Structure

Dependencies

Sapsan is a python-based framework. Dependencies can be associated with logical modules of the project. The core module does not have any particular dependencies as all classes are implemented using native Python. Lib modules relying heavily on PyTorch with a Catalyst wrapper, as well as scikit-learn for regression-based ML models. CLI module depends on the click library for implementing command line interfaces.

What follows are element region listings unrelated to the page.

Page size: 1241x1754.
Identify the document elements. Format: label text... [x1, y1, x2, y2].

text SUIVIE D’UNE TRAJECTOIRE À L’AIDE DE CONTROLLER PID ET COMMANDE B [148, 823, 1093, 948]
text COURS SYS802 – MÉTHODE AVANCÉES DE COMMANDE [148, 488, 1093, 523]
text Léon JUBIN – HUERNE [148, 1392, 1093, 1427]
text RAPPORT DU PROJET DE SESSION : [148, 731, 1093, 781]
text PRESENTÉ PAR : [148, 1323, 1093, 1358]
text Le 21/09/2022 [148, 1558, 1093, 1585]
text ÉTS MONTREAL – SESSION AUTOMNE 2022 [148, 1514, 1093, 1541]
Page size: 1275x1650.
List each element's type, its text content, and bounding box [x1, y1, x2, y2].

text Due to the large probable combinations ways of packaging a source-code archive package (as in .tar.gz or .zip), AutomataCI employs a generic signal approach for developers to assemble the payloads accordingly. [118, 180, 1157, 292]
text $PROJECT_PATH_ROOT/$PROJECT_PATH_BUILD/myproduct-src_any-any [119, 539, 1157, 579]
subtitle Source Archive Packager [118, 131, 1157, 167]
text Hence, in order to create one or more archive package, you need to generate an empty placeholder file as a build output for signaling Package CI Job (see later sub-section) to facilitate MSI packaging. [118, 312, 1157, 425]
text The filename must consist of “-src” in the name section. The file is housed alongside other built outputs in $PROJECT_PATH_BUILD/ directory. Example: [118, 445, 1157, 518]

Sapsan is integrated with MLflow to provide for easy and automatic tracking during the experiment stage, as well as saving the trained model. This gives direct access to run history and performance, which in turn gives the user ability to analyze and further tweak their model.

Structure & flexibility

To provide flexibility and scalability of the project a number of abstraction classes were introduced. Core abstractions include:

Core Abstraction	Description
Experiment	main abstraction which encapsulates execution of algorithms, experiments, tests, etc.
Algorithm	a base class which all models are extended from
BaseAlgorithm	base class for all algorithms that do not need to be trained and has only run method
Estimator	an algorithm that has train and predict methods, like regression model or classifier
Dataset	high level wrapped over dataset loaders

Next Sapsan has utility abstractions responsible for all-things tracking:

Utility Abstractions	Description
Metric	a single instance of metric emitted during the experiment run
Parameter	a parameter used in the experiment
Artifact	artifacts for an algorithm (model weights, images, etc.)
TrackingBackend	adapter for tracking systems to save metrics, parameters, and artifact

The project is built around those abstractions to make it easier to reason about. In order to extend the project with new models/algorithms, the user will inherit from Estimator(or BaseAlgorithm) and implement required methods.